总而言之，voxels和coor算是弄懂了。

然后再回过头来看，KITTILiDAR中，voxel是具体怎么调用和计算的。代码中如下所示：

        if isinstance(self.generator, VoxelGenerator):
        	# 我擦，被注释掉了，居然没有使用 generate 函数
            #voxels, coordinates, num_points = self.generator.generate(points)
            
            voxel_size = self.generator.voxel_size # voxel 的尺寸，长宽 0.05 米， 高 0.1 米
            pc_range = self.generator.point_cloud_range # [0, -40., -3., 70.4, 40., 1.]
            grid_size = self.generator.grid_size # [1408，1600，40]

            keep = points_op_cpu.points_bound_kernel(points, pc_range[:3], pc_range[3:])
            voxels = points[keep, :] # 保留范围内的点云，是 N*3 的张量
            # 直接做除法然后取整得到 voxel，是 N*3 的张量
            coordinates = ((voxels[:, [2, 1, 0]] - np.array(pc_range[[2,1,0]], dtype=np.float32)) / np.array(
                voxel_size[::-1], dtype=np.float32)).astype(np.int32)
            num_points = np.ones(len(keep)).astype(np.int32) # voxel 数目

            data['voxels'] = DC(to_tensor(voxels.astype(np.float32)))
            data['coordinates'] = DC(to_tensor(coordinates))
            data['num_points'] = DC(to_tensor(num_points))

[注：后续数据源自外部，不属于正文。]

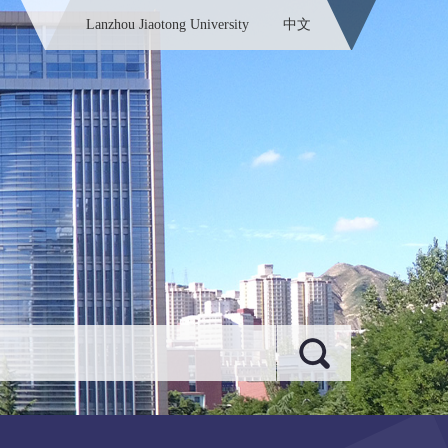
Lanzhou Jiaotong University
中文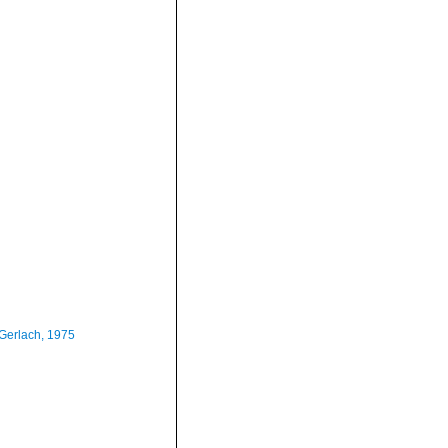
Gerlach, 1975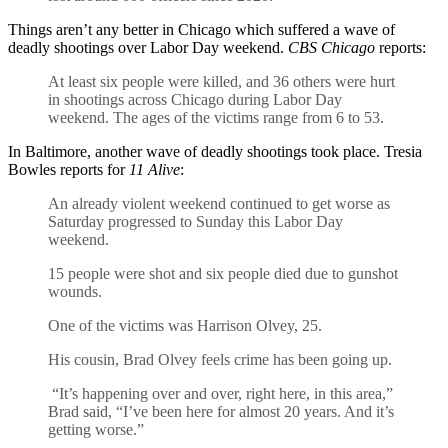
Things aren’t any better in Chicago which suffered a wave of
deadly shootings over Labor Day weekend.
CBS Chicago
reports:
At least six people were killed, and 36 others were hurt
in shootings across Chicago during Labor Day
weekend. The ages of the victims range from 6 to 53.
In Baltimore, another wave of deadly shootings took place. Tresia
Bowles reports for
11 Alive
:
An already violent weekend continued to get worse as
Saturday progressed to Sunday this Labor Day
weekend.
15 people were shot and six people died due to gunshot
wounds.
One of the victims was Harrison Olvey, 25.
His cousin, Brad Olvey feels crime has been going up.
“It’s happening over and over, right here, in this area,”
Brad said, “I’ve been here for almost 20 years. And it’s
getting worse.”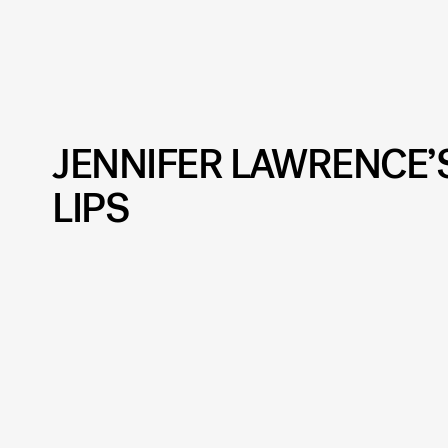
JENNIFER LAWRENCE
LIPS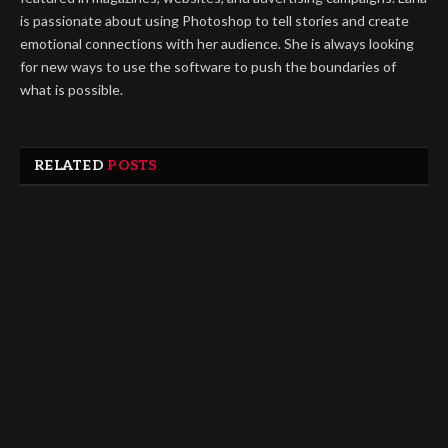
is passionate about using Photoshop to tell stories and create
emotional connections with her audience. She is always looking
for new ways to use the software to push the boundaries of
what is possible.
RELATED
POSTS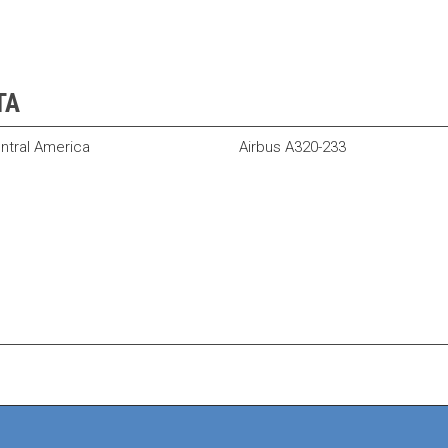
TA
ntral America
Airbus A320-233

SA-SSD中计算voxel的方法比较简陋，没有调用正规方法points_to_voxel。也不明白为什么。先放在这吧（狗头）。

3. 理解SA-SSD中的Anchor作用

作为小白，初次接触Anchor还不太了解它的作用。所以很有必要扣一下SA-SSD中相关代码的细节。

3.1 Anchor生成

在car_cfg.py文件中可以看到有关Anchor生成的超参数。因为SA-SSD只训练学习Car类目标，所以Anchor是针对于车单独一类。

        anchor_generator=dict(
            type='AnchorGeneratorStride', # 生成 Anchor 的指定类
            sizes=[1.6, 3.9, 1.56], # 一个Anchor的尺寸，宽1.6米，长3.9米，高1.56米
            anchor_strides=[0.4, 0.4, 1.0],
            anchor_offsets=[0.2, -39.8, -1.78],
            rotations=[0, 1.57], # 只考虑 0度 和 90度，两种Anchor情况
        ),
        anchor_area_threshold=1,
        out_size_factor=8,

根据我之前一篇博客的分析，Anchor的生成代码写在类KITTILiDAR的初始化中。其中，anchor_generator被指定为car_cfg.py中的AnchorGeneratorStride。Python中*的含义是用来接受任意多个参数并将其放在一个元组，可见这篇博客。[::-1]表示取从后向前（相反）的元素，可见这篇博客。[:2]表示取元组中索引为0和1的元素。

        # anchor
        if anchor_generator is not None:
        	# 由第二节讨论，grid_size是 [1408，1600，40]
        	# feature_map_size  应该指 xy 平面上的空间区域，记为 [1408，1600]
            feature_map_size = self.generator.grid_size[:2] // self.out_size_factor
            # [1408，1600] => [1408，1600, 1] => [1, 1600, 1408]
            feature_map_size = [*feature_map_size, 1][::-1]
            # 喂入 [1, 1600, 1408] 生成 anchors
            # 它是 (1, 1600, 1408, 1, 2, 7) 的张量，
            # 2 表示旋转角度类别（ 0 和 90 度），7 表示 Anchor 参数，xyzwlh 以及 Yaw 旋转角
            anchors = anchor_generator(feature_map_size)
            # 7 个参数，分别是 xyzwlh 和 Yaw 旋转角
            # self.anchors 是 （1600*1408*2，7） 的张量
            self.anchors = anchors.reshape([-1, 7])
            # 生成 BEV 视图下的 anchors_bv，仅仅使用 [0, 1, 3, 4, 6]
            # 使用了 xy wl 和 旋转角
            # rbbox2d 输出 [N, 4(xmin, ymin, xmax, ymax)] bboxes
            # self.anchors_bv 是 （1600*1408*2，4） 的张量
            self.anchors_bv = rbbox2d_to_near_bbox(
                self.anchors[:, [0, 1, 3, 4, 6]])
        else:
            self.anchors=None

上述代码核心是anchor_generator(feature_map_size)，我们看看AnchorGeneratorStride是如何生成Anchor吧：

    def __call__(self, feature_map_size):
        return create_anchors_3d_stride(
            feature_map_size, self._sizes, self._anchor_strides,
            self._anchor_offsets, self._rotations, self._dtype)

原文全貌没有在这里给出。